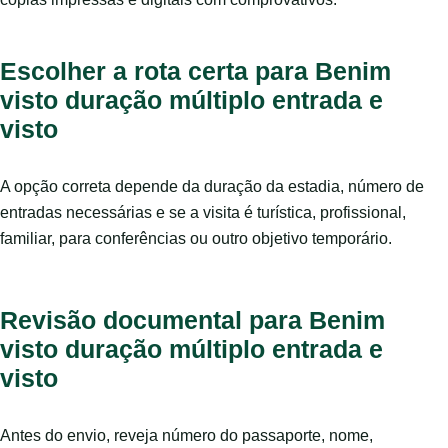
Escolher a rota certa para Benim
visto duração múltiplo entrada e
visto
A opção correta depende da duração da estadia, número de
entradas necessárias e se a visita é turística, profissional,
familiar, para conferências ou outro objetivo temporário.
Revisão documental para Benim
visto duração múltiplo entrada e
visto
Antes do envio, reveja número do passaporte, nome,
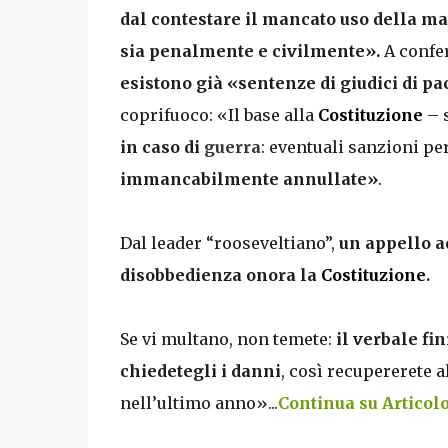
dal contestare il mancato uso della ma
sia penalmente e civilmente».
A confer
esistono già «sentenze di giudici di pa
coprifuoco: «Il base alla
Costituzione
– 
in caso di
g
uerra
: eventuali sanzioni pe
immancabilmente annullate»
.
Dal leader “rooseveltiano”,
un appello ac
disobbedienza onora la
Costituzione
.
Se vi multano, non temete:
il verbale fin
chiedetegli i danni
, così recupererete a
nell’ultimo
anno»...
Continua su Articolo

--- WHAT IS BEING ASKED ---
Show all lines in the preceding material that have "Benim" in them.

--- ANSWER TO THIS EXERCISE ---
Escolher a rota certa para Benim
Revisão documental para Benim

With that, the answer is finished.